As usual, I’m reading books to educate myself. Tonight’s subject is divorce.
The thrust of Nolo’s book on divorce is on deciding what kind of divorce I want, then considering how I want to get there. Do attorney’s hash it out? Do we have to go to court and air our dirty laundry? Or would mediation work for us?
But then there’s the big question: Am I on the path to divorce? Is there NO alternative? Am I going to get divorced in the same hasty manner I married? Did I throw out the brakes on this vehicle on a down hill road?
If we lived in Texas, we could get a quickie divorce (so long as we were happy with the separation agreement). In North Carolina, we must live separately for one year. I am beginning to see the wisdom in the forced wait.

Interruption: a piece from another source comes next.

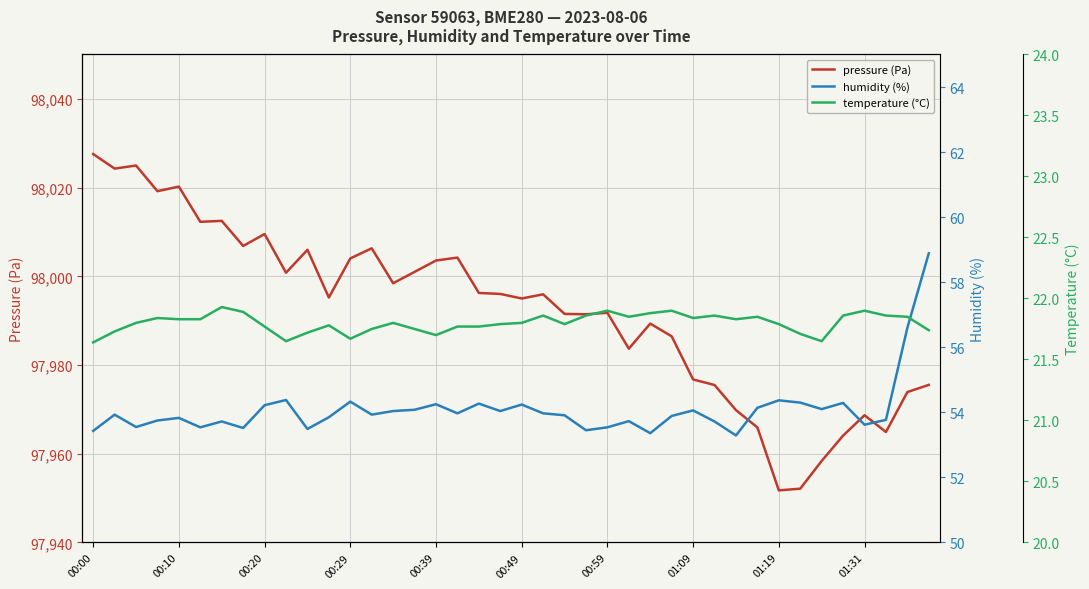

What is the maximum value for pressure (Pa)?

98027.6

I find myself wishing Will and I could talk. We both want separation from each other. We both want the other to change. We both want to renegotiate a LOT of crap. And there I go speaking for him again when there is no way to know what he is thinking. I cannot, by choice and by law, talk to him now.
I need time.
But my attorney wants my financial documentation yesterday. She wants to know exactly where I’m headed when all I know is that I don’t want him around me now. Isn’t there some way to slow down?
Will wants me to not show up in court for his next appearance. If I don’t show up, then chances are the court will drop the charges. Good for him, makes me look like a liar. I’m no liar; I’ll be in court. What he says doesn’t align with what my attorney says. He says I can’t trust a civilian attorney; I think I can trust a civilian attorney because I have NO ACCESS to a military one.

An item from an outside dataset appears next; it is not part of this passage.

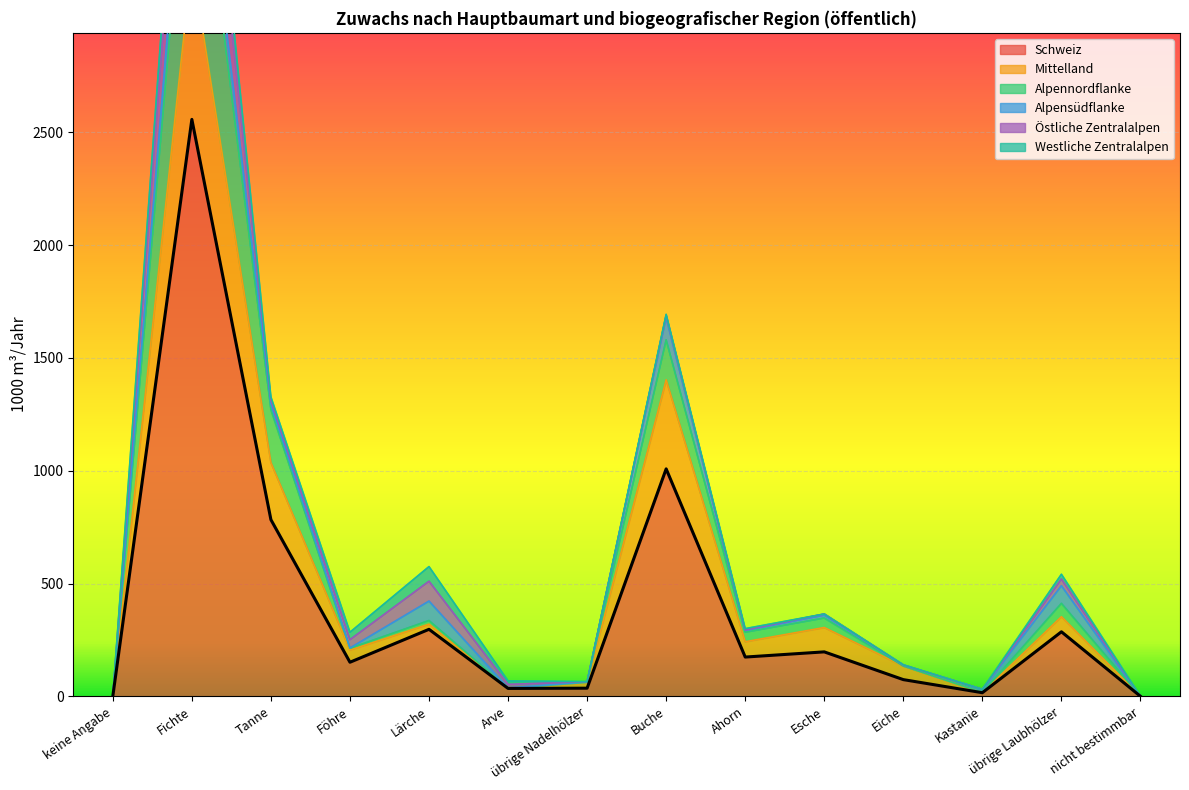

What is the highest value of the Alpennordflanke series?

4809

I trust that everyone knows military courts are completely different from civilian ones. Even Will, an active duty soldier, cannot hire a military attorney to represent him in civil court. JAG is not a free attorney service for the military. JAG only governs what happens to a soldier under military law (discharge from the military, dock pay, reduce rank…that kind of thing).
Because the military now pays attention to domestic violence and abuse, IF Will’s convicted of domestic abuse the Army will dishonorably discharge him. That’s what Will says JAG says. I haven’t been able to get to JAG yet – they have a class two times a week and my other appointments have taken priority.

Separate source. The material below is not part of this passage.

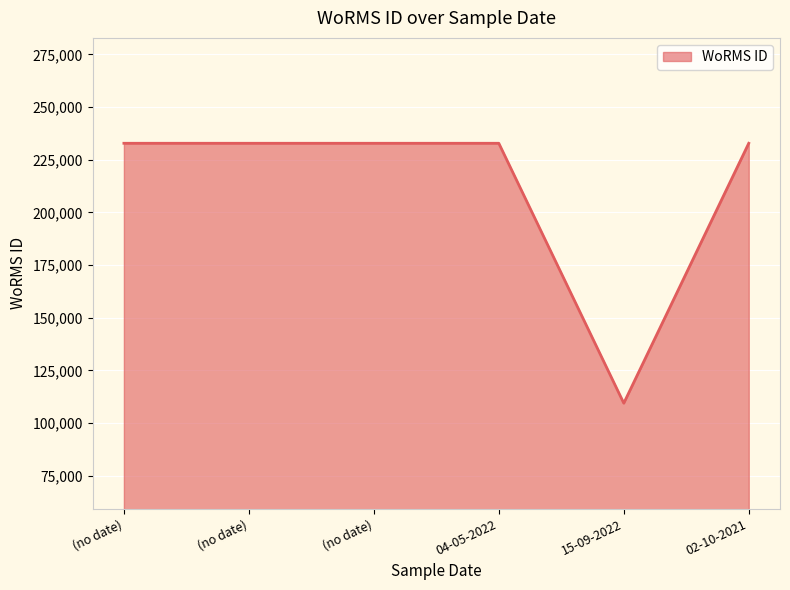

What is the sum of all values?

1273400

So here I am, being pressured to “not show up” in court and to get financial documents so “we can proceed,” and all I’m really wanting to do is to SIT WITH THIS for a bit.
There may be a really smart way to handle this separation and divorce that doesn’t involve ridiculous amounts of pressure OR money. I’m no attorney, but I think, given a little time, I can get a handle on WHAT I WANT and then find out WHAT HE WANTS and then see how close to agreeing we are.
I’m thinking a mediator is necessary. Will wants the cheapest way out, but I have a lot at stake. If I don’t have someone who can protect my interests, then Will loses nothing and keeps everything WE have worked for and created in the past 18 years.
I think he doesn’t care about that. I think he wants to rush things so I don’t have a chance to think. Or maybe he wants to rush things because it hurts. But ALL of those ideas are simply me projecting my own thoughts onto Will, and that isn’t going to help me one bit.
Instead of blogging, I am going to write out what I want. I’m going to give that to my attorney (for record-keeping) and have her send it to Will. Then maybe he’ll tell me what HE WANTS and I can either be pleased, hurt, or angry, but I would be able to move ahead without feeling unheard and rushed.